• EXERCISE INSTRUCTIONS:
Collect every line in the rows below that contains the word "value".
RECORDS FOR THIS TASK: Begin
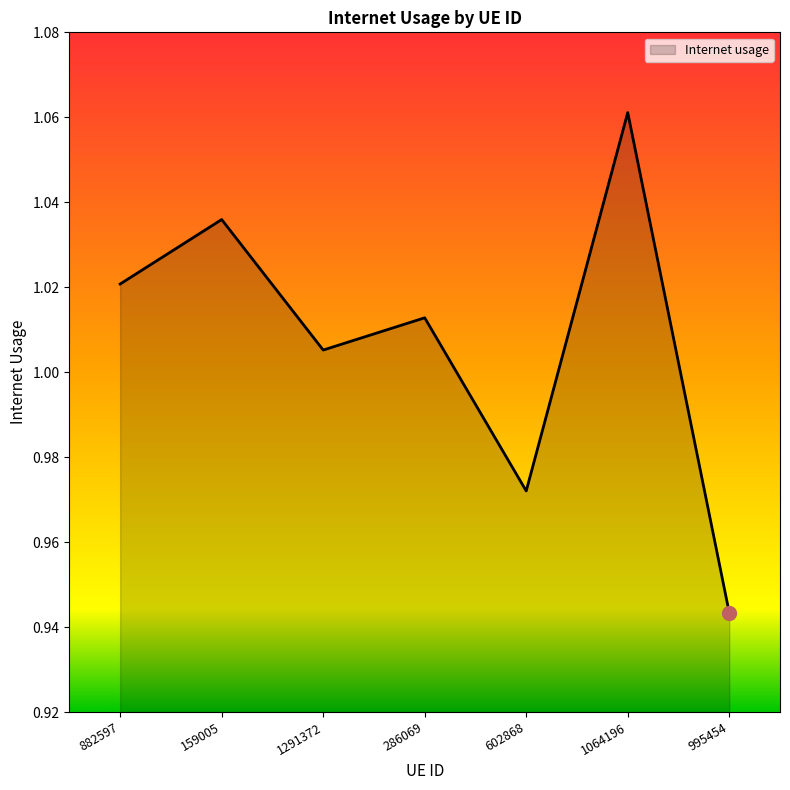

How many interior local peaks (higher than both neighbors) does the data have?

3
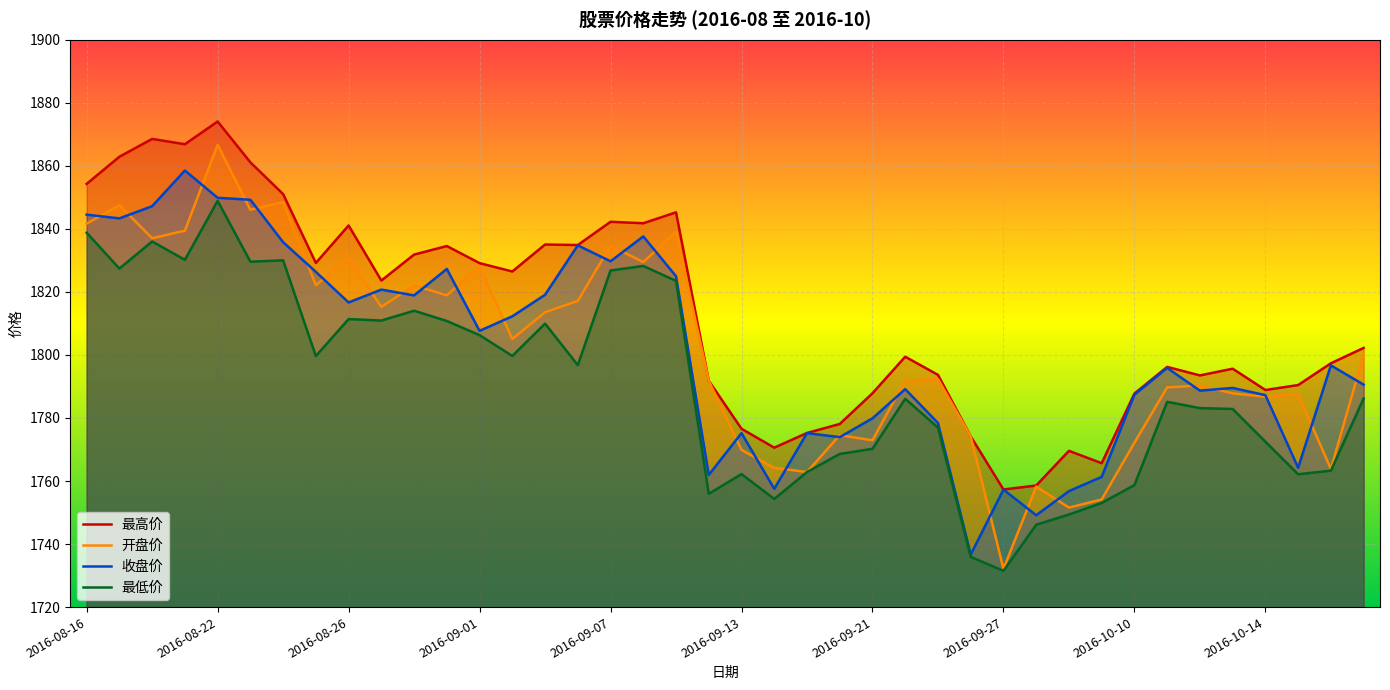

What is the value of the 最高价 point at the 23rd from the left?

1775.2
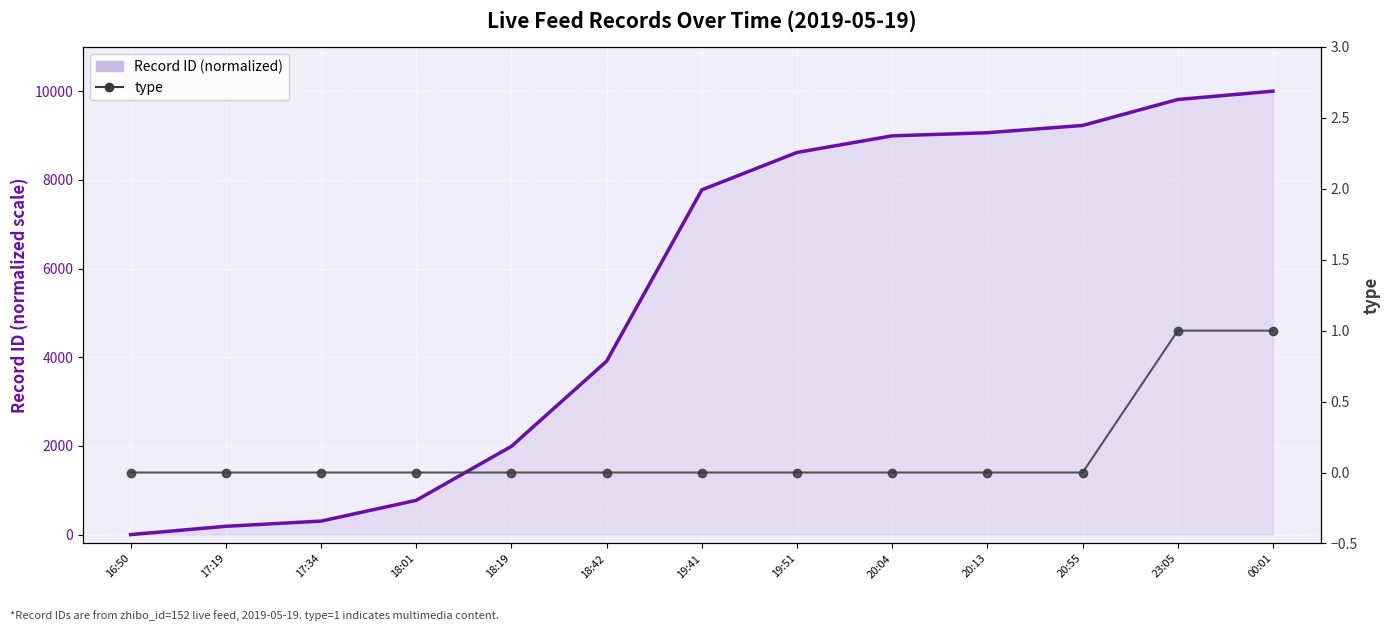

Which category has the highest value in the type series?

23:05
RECORDS FOR THIS TASK: End
• PROBLEM SOLUTION:
What is the value of the 最高价 point at the 23rd from the left?
Which category has the highest value in the type series?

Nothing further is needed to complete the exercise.